Brief :: Please give an exact copy of every line from the one holding "X61230136Y-42788778D01*" through the final line of the records below.
________________
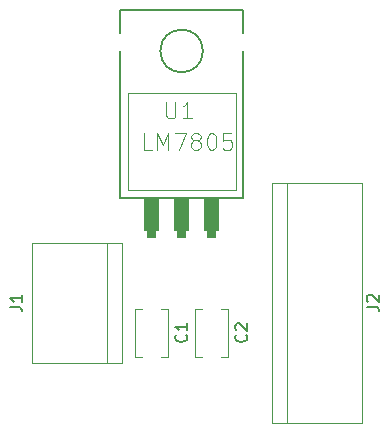
<source format=gto>
G04 #@! TF.GenerationSoftware,KiCad,Pcbnew,(5.1.2)-2*
G04 #@! TF.CreationDate,2019-09-01T08:03:51-07:00*
G04 #@! TF.ProjectId,lm7805,6c6d3738-3035-42e6-9b69-6361645f7063,rev?*
G04 #@! TF.SameCoordinates,Original*
G04 #@! TF.FileFunction,Legend,Top*
G04 #@! TF.FilePolarity,Positive*
%FSLAX46Y46*%
G04 Gerber Fmt 4.6, Leading zero omitted, Abs format (unit mm)*
G04 Created by KiCad (PCBNEW (5.1.2)-2) date 2019-09-01 08:03:51*
%MOMM*%
%LPD*%
G04 APERTURE LIST*
%ADD10C,0.120000*%
%ADD11C,0.127000*%
%ADD12C,0.050800*%
%ADD13C,0.100000*%
%ADD14C,0.150000*%
%ADD15C,0.050000*%
G04 APERTURE END LIST*
D10*
G04 #@! TO.C,C1*
X57300000Y-56380000D02*
X57300000Y-60420000D01*
X54460000Y-56380000D02*
X54460000Y-60420000D01*
X57300000Y-56380000D02*
X56675000Y-56380000D01*
X55085000Y-56380000D02*
X54460000Y-56380000D01*
X57300000Y-60420000D02*
X56675000Y-60420000D01*
X55085000Y-60420000D02*
X54460000Y-60420000D01*
G04 #@! TO.C,C2*
X60165000Y-60420000D02*
X59540000Y-60420000D01*
X62380000Y-60420000D02*
X61755000Y-60420000D01*
X60165000Y-56380000D02*
X59540000Y-56380000D01*
X62380000Y-56380000D02*
X61755000Y-56380000D01*
X59540000Y-56380000D02*
X59540000Y-60420000D01*
X62380000Y-56380000D02*
X62380000Y-60420000D01*
G04 #@! TO.C,J1*
X52070000Y-50800000D02*
X52070000Y-60960000D01*
X53340000Y-50800000D02*
X45720000Y-50800000D01*
X45720000Y-50800000D02*
X45720000Y-60960000D01*
X45720000Y-60960000D02*
X53340000Y-60960000D01*
X53340000Y-60960000D02*
X53340000Y-50800000D01*
G04 #@! TO.C,J2*
X73660000Y-45720000D02*
X66040000Y-45720000D01*
X66040000Y-66040000D02*
X73660000Y-66040000D01*
X67310000Y-66040000D02*
X67310000Y-45720000D01*
X73660000Y-45720000D02*
X73660000Y-66040000D01*
X66040000Y-45720000D02*
X66040000Y-66040000D01*
D11*
G04 #@! TO.C,U1*
X53213000Y-46990000D02*
X63627000Y-46990000D01*
X63627000Y-31115000D02*
X53213000Y-31115000D01*
X63627000Y-46990000D02*
X63627000Y-34544000D01*
X63627000Y-33020000D02*
X63627000Y-31115000D01*
X53213000Y-46990000D02*
X53213000Y-34544000D01*
X53213000Y-33020000D02*
X53213000Y-31115000D01*
D12*
X53848000Y-46355000D02*
X62992000Y-46355000D01*
X62992000Y-38100000D02*
X62992000Y-46355000D01*
X62992000Y-38100000D02*
X53848000Y-38100000D01*
X53848000Y-46355000D02*
X53848000Y-38100000D01*
D11*
X60223400Y-34544000D02*
G75*
G03X60223400Y-34544000I-1803400J0D01*
G01*
D13*
G36*
X60579740Y-49784000D02*
G01*
X61341000Y-49784000D01*
X61341000Y-50420610D01*
X60579740Y-50420610D01*
X60579740Y-49784000D01*
G37*
G36*
X58038823Y-49784000D02*
G01*
X58801000Y-49784000D01*
X58801000Y-50421190D01*
X58038823Y-50421190D01*
X58038823Y-49784000D01*
G37*
G36*
X55497710Y-49784000D02*
G01*
X56261000Y-49784000D01*
X56261000Y-50421080D01*
X55497710Y-50421080D01*
X55497710Y-49784000D01*
G37*
G36*
X55239460Y-46990000D02*
G01*
X56515000Y-46990000D01*
X56515000Y-49791090D01*
X55239460Y-49791090D01*
X55239460Y-46990000D01*
G37*
G36*
X57784119Y-46990000D02*
G01*
X59055000Y-46990000D01*
X59055000Y-49789640D01*
X57784119Y-49789640D01*
X57784119Y-46990000D01*
G37*
G36*
X60327130Y-46990000D02*
G01*
X61595000Y-46990000D01*
X61595000Y-49788550D01*
X60327130Y-49788550D01*
X60327130Y-46990000D01*
G37*
G04 #@! TO.C,C1*
D14*
X58787142Y-58566666D02*
X58834761Y-58614285D01*
X58882380Y-58757142D01*
X58882380Y-58852380D01*
X58834761Y-58995238D01*
X58739523Y-59090476D01*
X58644285Y-59138095D01*
X58453809Y-59185714D01*
X58310952Y-59185714D01*
X58120476Y-59138095D01*
X58025238Y-59090476D01*
X57930000Y-58995238D01*
X57882380Y-58852380D01*
X57882380Y-58757142D01*
X57930000Y-58614285D01*
X57977619Y-58566666D01*
X58882380Y-57614285D02*
X58882380Y-58185714D01*
X58882380Y-57900000D02*
X57882380Y-57900000D01*
X58025238Y-57995238D01*
X58120476Y-58090476D01*
X58168095Y-58185714D01*
G04 #@! TO.C,C2*
X63867142Y-58566666D02*
X63914761Y-58614285D01*
X63962380Y-58757142D01*
X63962380Y-58852380D01*
X63914761Y-58995238D01*
X63819523Y-59090476D01*
X63724285Y-59138095D01*
X63533809Y-59185714D01*
X63390952Y-59185714D01*
X63200476Y-59138095D01*
X63105238Y-59090476D01*
X63010000Y-58995238D01*
X62962380Y-58852380D01*
X62962380Y-58757142D01*
X63010000Y-58614285D01*
X63057619Y-58566666D01*
X63057619Y-58185714D02*
X63010000Y-58138095D01*
X62962380Y-58042857D01*
X62962380Y-57804761D01*
X63010000Y-57709523D01*
X63057619Y-57661904D01*
X63152857Y-57614285D01*
X63248095Y-57614285D01*
X63390952Y-57661904D01*
X63962380Y-58233333D01*
X63962380Y-57614285D01*
G04 #@! TO.C,J1*
X43902380Y-56213333D02*
X44616666Y-56213333D01*
X44759523Y-56260952D01*
X44854761Y-56356190D01*
X44902380Y-56499047D01*
X44902380Y-56594285D01*
X44902380Y-55213333D02*
X44902380Y-55784761D01*
X44902380Y-55499047D02*
X43902380Y-55499047D01*
X44045238Y-55594285D01*
X44140476Y-55689523D01*
X44188095Y-55784761D01*
G04 #@! TO.C,J2*
X74102380Y-56193333D02*
X74816666Y-56193333D01*
X74959523Y-56240952D01*
X75054761Y-56336190D01*
X75102380Y-56479047D01*
X75102380Y-56574285D01*
X74197619Y-55764761D02*
X74150000Y-55717142D01*
X74102380Y-55621904D01*
X74102380Y-55383809D01*
X74150000Y-55288571D01*
X74197619Y-55240952D01*
X74292857Y-55193333D01*
X74388095Y-55193333D01*
X74530952Y-55240952D01*
X75102380Y-55812380D01*
X75102380Y-55193333D01*
G04 #@! TO.C,U1*
D15*
X57097391Y-38847280D02*
X57097391Y-39982273D01*
X57164155Y-40115802D01*
X57230920Y-40182566D01*
X57364448Y-40249330D01*
X57631505Y-40249330D01*
X57765034Y-40182566D01*
X57831798Y-40115802D01*
X57898562Y-39982273D01*
X57898562Y-38847280D01*
X59300612Y-40249330D02*
X58499441Y-40249330D01*
X58900027Y-40249330D02*
X58900027Y-38847280D01*
X58766498Y-39047573D01*
X58632970Y-39181102D01*
X58499441Y-39247866D01*
X55892765Y-42922212D02*
X55225593Y-42922212D01*
X55225593Y-41521152D01*
X56359785Y-42922212D02*
X56359785Y-41521152D01*
X56826805Y-42521910D01*
X57293825Y-41521152D01*
X57293825Y-42922212D01*
X57827562Y-41521152D02*
X58761602Y-41521152D01*
X58161147Y-42922212D01*
X59495490Y-42121607D02*
X59362056Y-42054890D01*
X59295339Y-41988172D01*
X59228622Y-41854738D01*
X59228622Y-41788021D01*
X59295339Y-41654587D01*
X59362056Y-41587870D01*
X59495490Y-41521152D01*
X59762359Y-41521152D01*
X59895793Y-41587870D01*
X59962510Y-41654587D01*
X60029227Y-41788021D01*
X60029227Y-41854738D01*
X59962510Y-41988172D01*
X59895793Y-42054890D01*
X59762359Y-42121607D01*
X59495490Y-42121607D01*
X59362056Y-42188324D01*
X59295339Y-42255041D01*
X59228622Y-42388475D01*
X59228622Y-42655344D01*
X59295339Y-42788778D01*
X59362056Y-42855495D01*
X59495490Y-42922212D01*
X59762359Y-42922212D01*
X59895793Y-42855495D01*
X59962510Y-42788778D01*
X60029227Y-42655344D01*
X60029227Y-42388475D01*
X59962510Y-42255041D01*
X59895793Y-42188324D01*
X59762359Y-42121607D01*
X60896550Y-41521152D02*
X61029985Y-41521152D01*
X61163419Y-41587870D01*
X61230136Y-41654587D01*
X61296853Y-41788021D01*
X61363570Y-42054890D01*
X61363570Y-42388475D01*
X61296853Y-42655344D01*
X61230136Y-42788778D01*
X61163419Y-42855495D01*
X61029985Y-42922212D01*
X60896550Y-42922212D01*
X60763116Y-42855495D01*
X60696399Y-42788778D01*
X60629682Y-42655344D01*
X60562965Y-42388475D01*
X60562965Y-42054890D01*
X60629682Y-41788021D01*
X60696399Y-41654587D01*
X60763116Y-41587870D01*
X60896550Y-41521152D01*
X62631196Y-41521152D02*
X61964025Y-41521152D01*
X61897307Y-42188324D01*
X61964025Y-42121607D01*
X62097459Y-42054890D01*
X62431045Y-42054890D01*
X62564479Y-42121607D01*
X62631196Y-42188324D01*
X62697913Y-42321758D01*
X62697913Y-42655344D01*
X62631196Y-42788778D01*
X62564479Y-42855495D01*
X62431045Y-42922212D01*
X62097459Y-42922212D01*
X61964025Y-42855495D01*
X61897307Y-42788778D01*
G04 #@! TD*
M02*

</source>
________________
Result of the exercise ::
X61230136Y-42788778D01*
X61163419Y-42855495D01*
X61029985Y-42922212D01*
X60896550Y-42922212D01*
X60763116Y-42855495D01*
X60696399Y-42788778D01*
X60629682Y-42655344D01*
X60562965Y-42388475D01*
X60562965Y-42054890D01*
X60629682Y-41788021D01*
X60696399Y-41654587D01*
X60763116Y-41587870D01*
X60896550Y-41521152D01*
X62631196Y-41521152D02*
X61964025Y-41521152D01*
X61897307Y-42188324D01*
X61964025Y-42121607D01*
X62097459Y-42054890D01*
X62431045Y-42054890D01*
X62564479Y-42121607D01*
X62631196Y-42188324D01*
X62697913Y-42321758D01*
X62697913Y-42655344D01*
X62631196Y-42788778D01*
X62564479Y-42855495D01*
X62431045Y-42922212D01*
X62097459Y-42922212D01*
X61964025Y-42855495D01*
X61897307Y-42788778D01*
G04 #@! TD*
M02*

</source>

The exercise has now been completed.